According to pythagors theorem

In $△ACD$

$(AC{)}^2=(AD{)}^2+(DC{)}^2$

$\Rightarrow (AC{)}^2=a^2+a^2$

$\Rightarrow Ac=a\sqrt{2}$

Now,

we know that

$F=\frac{G{m}_1{m}_2}{r^2}$ [gravitational force]

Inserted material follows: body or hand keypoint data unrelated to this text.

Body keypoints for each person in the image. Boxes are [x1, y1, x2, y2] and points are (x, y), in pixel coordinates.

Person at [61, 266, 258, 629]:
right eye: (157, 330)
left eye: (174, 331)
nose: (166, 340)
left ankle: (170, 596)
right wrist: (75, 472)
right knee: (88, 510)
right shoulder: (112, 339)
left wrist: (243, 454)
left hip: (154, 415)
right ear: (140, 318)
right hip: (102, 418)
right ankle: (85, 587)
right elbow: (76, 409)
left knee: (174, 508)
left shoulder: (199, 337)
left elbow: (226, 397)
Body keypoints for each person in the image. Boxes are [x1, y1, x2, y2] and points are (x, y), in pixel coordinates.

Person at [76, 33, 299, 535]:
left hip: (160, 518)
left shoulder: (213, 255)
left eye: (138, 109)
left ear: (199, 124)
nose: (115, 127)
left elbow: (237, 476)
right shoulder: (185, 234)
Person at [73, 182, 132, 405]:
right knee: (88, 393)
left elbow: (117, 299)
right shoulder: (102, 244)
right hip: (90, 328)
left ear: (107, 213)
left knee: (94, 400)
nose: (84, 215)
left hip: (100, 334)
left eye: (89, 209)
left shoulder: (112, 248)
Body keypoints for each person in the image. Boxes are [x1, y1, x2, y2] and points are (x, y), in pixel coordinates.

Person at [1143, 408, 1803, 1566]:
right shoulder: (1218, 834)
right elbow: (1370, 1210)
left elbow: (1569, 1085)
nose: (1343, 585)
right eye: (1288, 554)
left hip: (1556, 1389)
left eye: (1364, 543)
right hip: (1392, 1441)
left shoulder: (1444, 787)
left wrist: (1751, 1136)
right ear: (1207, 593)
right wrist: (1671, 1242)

$\Rightarrow F_{AB}=\frac{Gm\times m}{a^2}=\frac{G{m}^2}{a^2}$

$F_{AD}=\frac{G{m}^2}{a^2}$

$F_{AC}=\frac{G{m}^2}{(AC{)}^2}=\frac{G{m}^2}{2a^2}$

$F_{net}=\sqrt{(F_{AB}^2+(F_{AD}^2\left)\right)}$

$=\sqrt{{\left(\frac{G{m}^2}{a^2}\right)}^2+{\left(\frac{G{m}^2}{a^2}\right)}^2}$

$\Rightarrow F_{net}=\sqrt{2}\frac{G{m}^2}{a^2}$

$\tan \theta =\frac{F_{AB}}{F_{AD}}$

$\Rightarrow \tan \theta =1$

$\Rightarrow \theta ={45}^o$

hence

$F_{net}$ and $F_{CD}$ is in same

direction.

$\Rightarrow$ Net force on particle $A=F_{net}+F_{CD}$

$\sqrt{2}\frac{G{m}^2}{a^2}+\frac{G{m}^2}{2a^2}$

$=\frac{G{m}^2}{a^2}[\sqrt{2}+\frac{1}{2}]$

$=\frac{G{m}^2}{2a^2}(\sqrt{2}+1)$